#### Rows ####
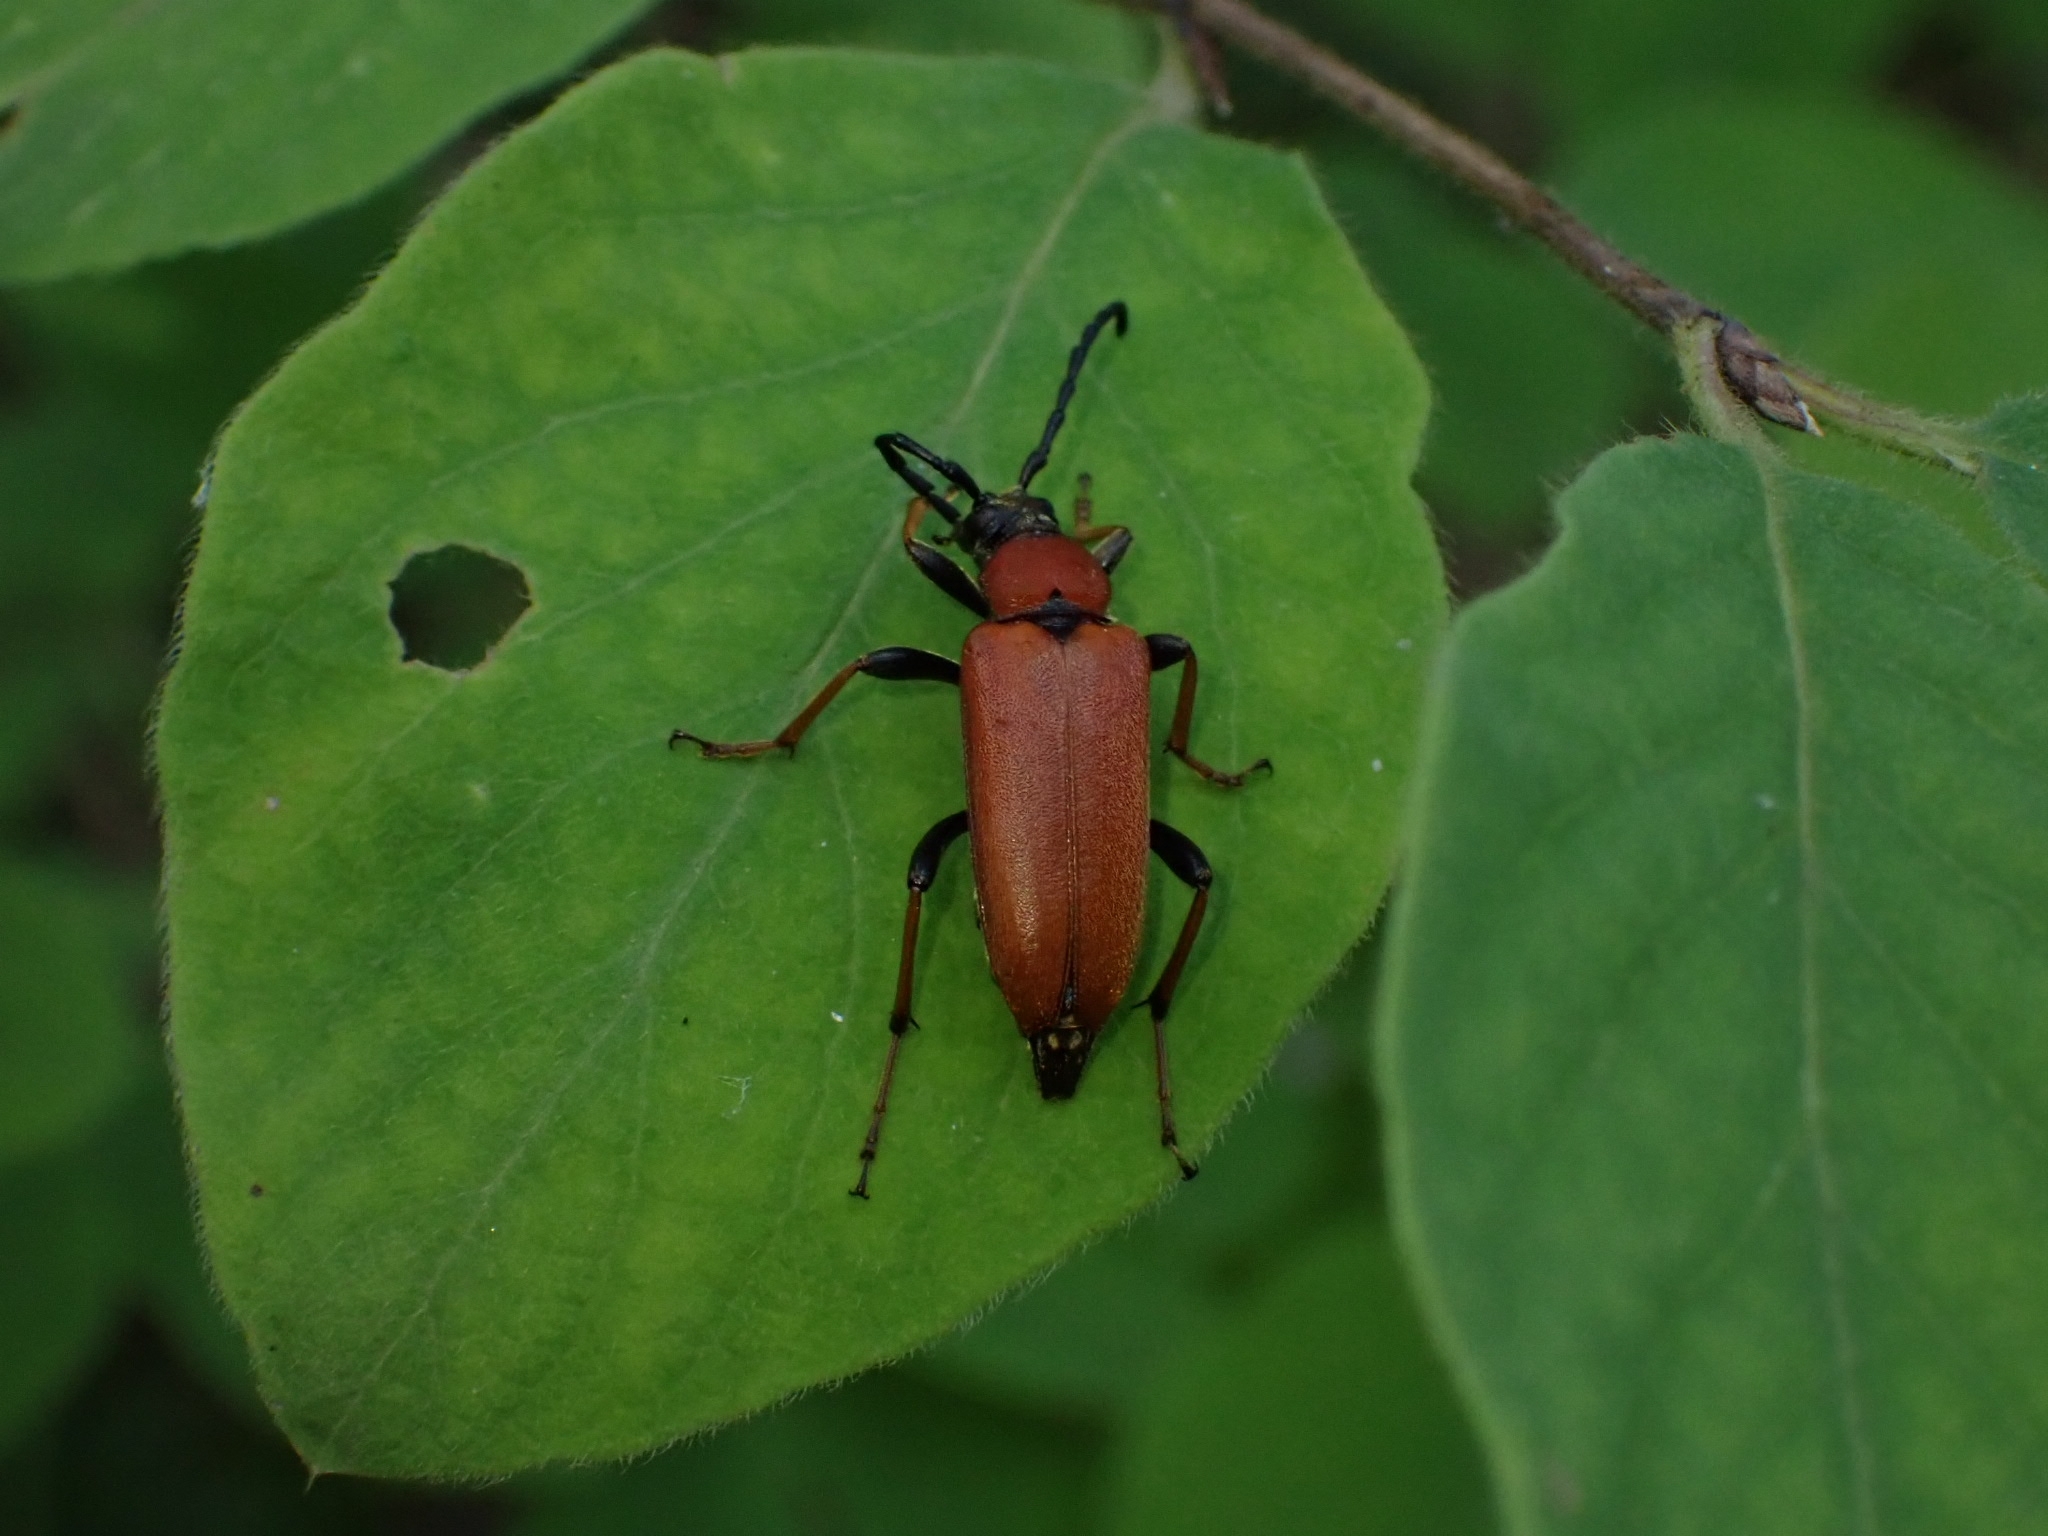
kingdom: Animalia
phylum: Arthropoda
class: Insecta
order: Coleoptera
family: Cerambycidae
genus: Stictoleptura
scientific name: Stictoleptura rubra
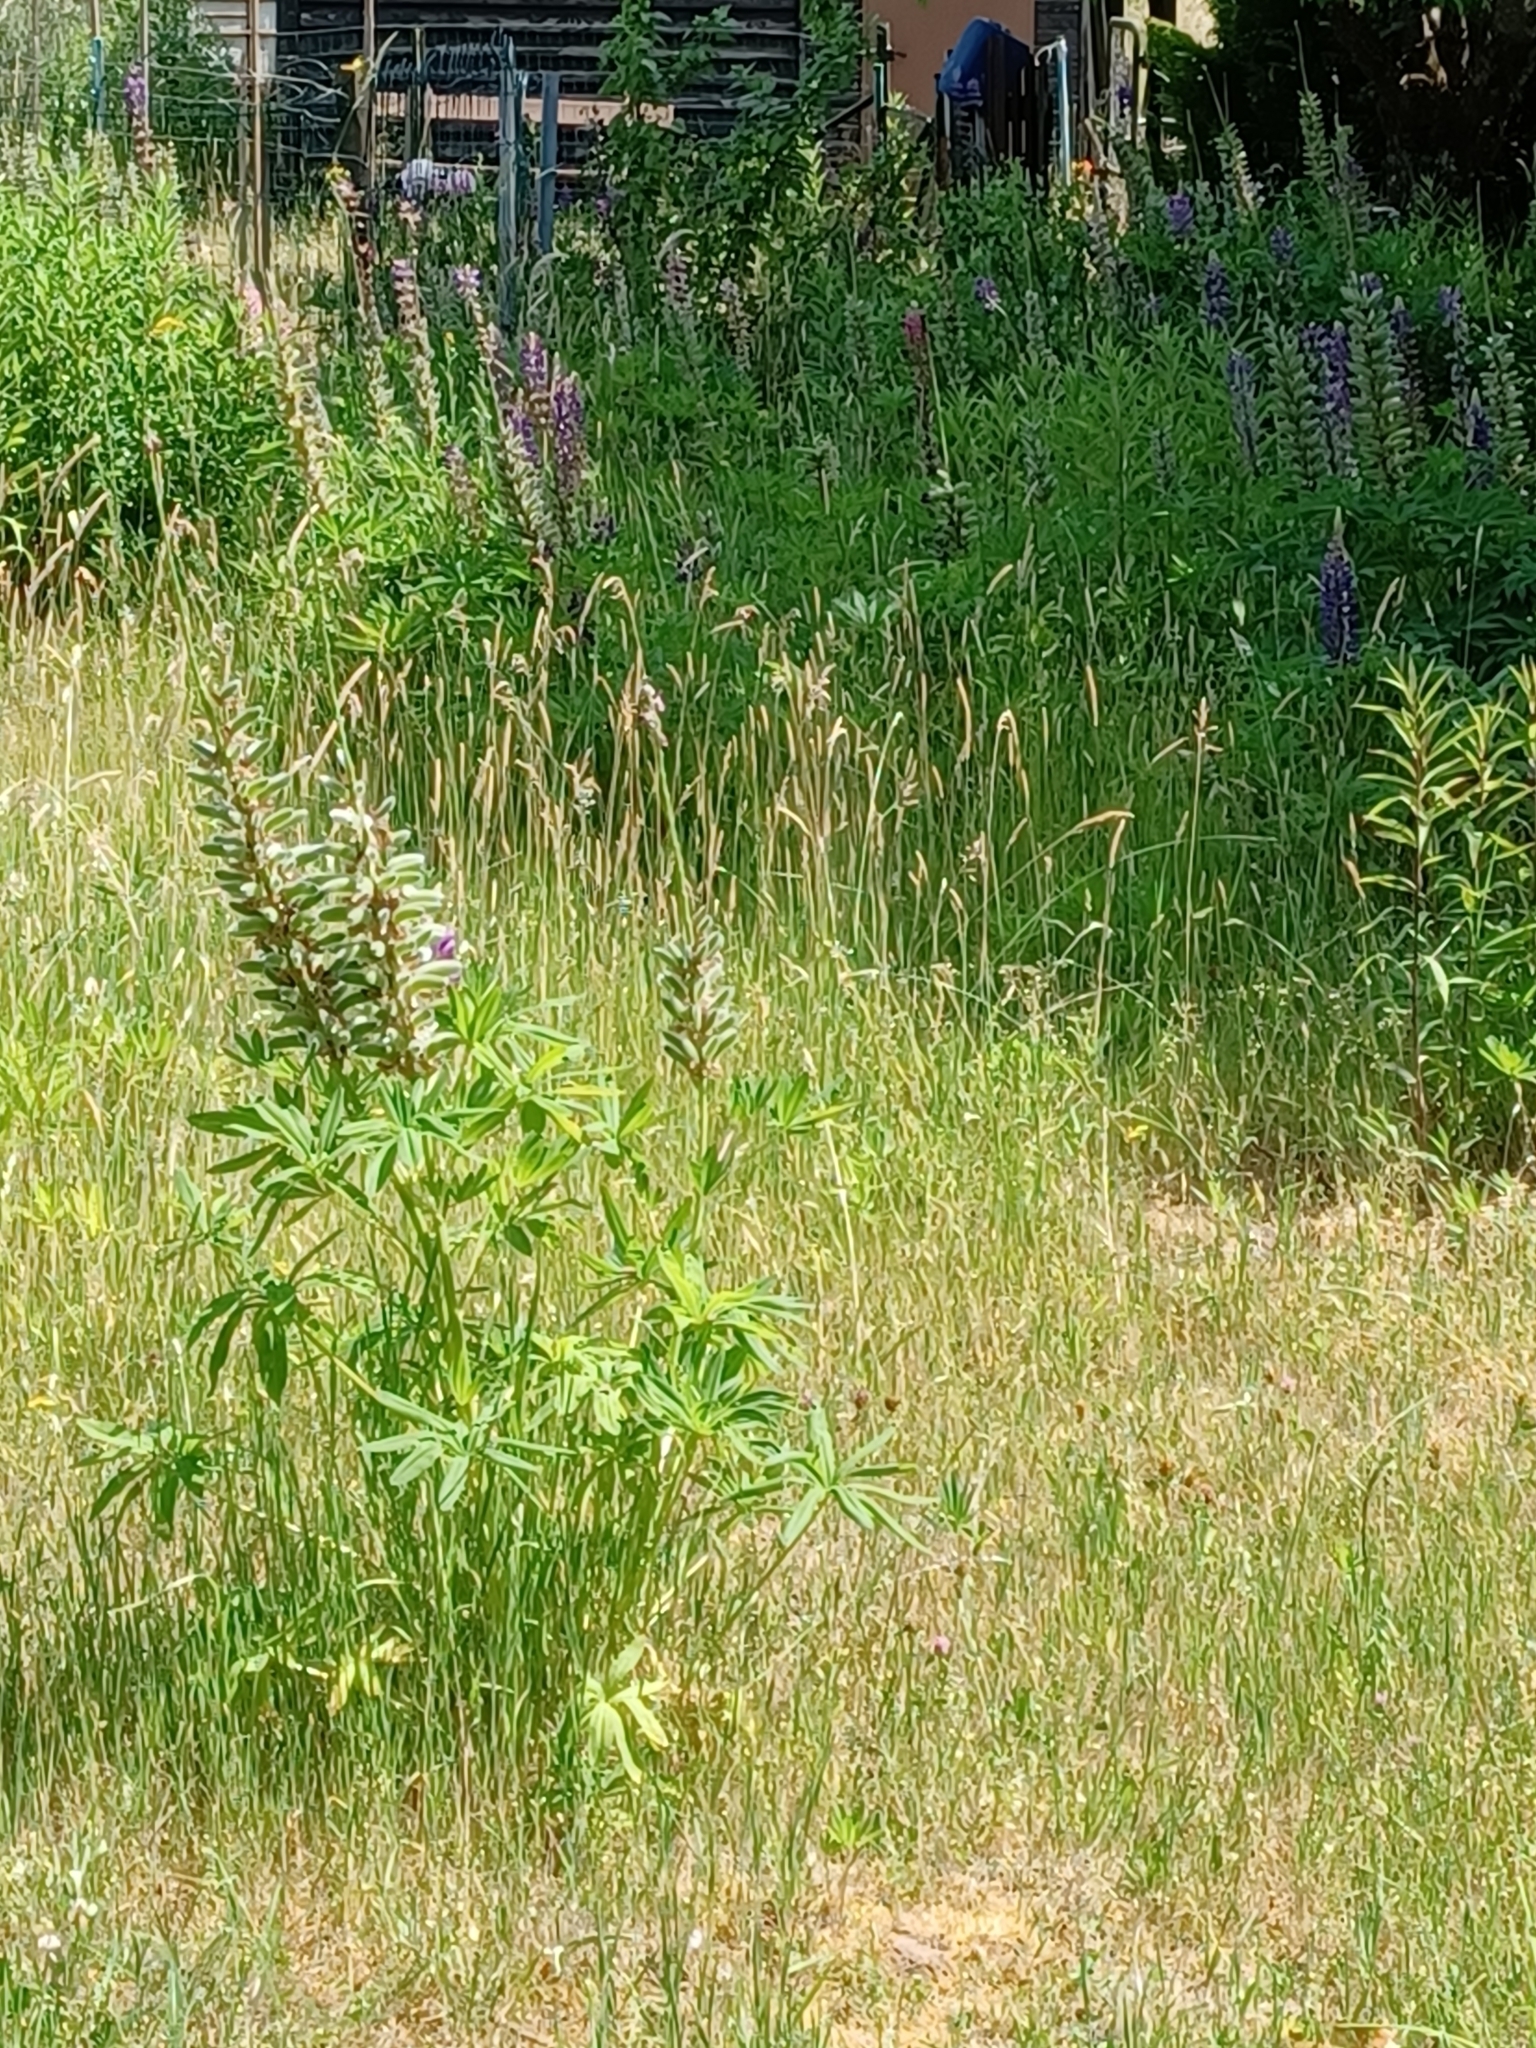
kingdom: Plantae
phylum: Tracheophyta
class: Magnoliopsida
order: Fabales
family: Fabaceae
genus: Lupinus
####
▶ **What is required**: Swap "order" for "ordo" in everything from the line containing "genus: Stictoleptura" down to the end of the entries, and give those lines again with nothing else changed. Leave the pictures out of your answer.

▶ **Solution for this exercise**:
genus: Stictoleptura
scientific name: Stictoleptura rubra
kingdom: Plantae
phylum: Tracheophyta
class: Magnoliopsida
ordo: Fabales
family: Fabaceae
genus: Lupinus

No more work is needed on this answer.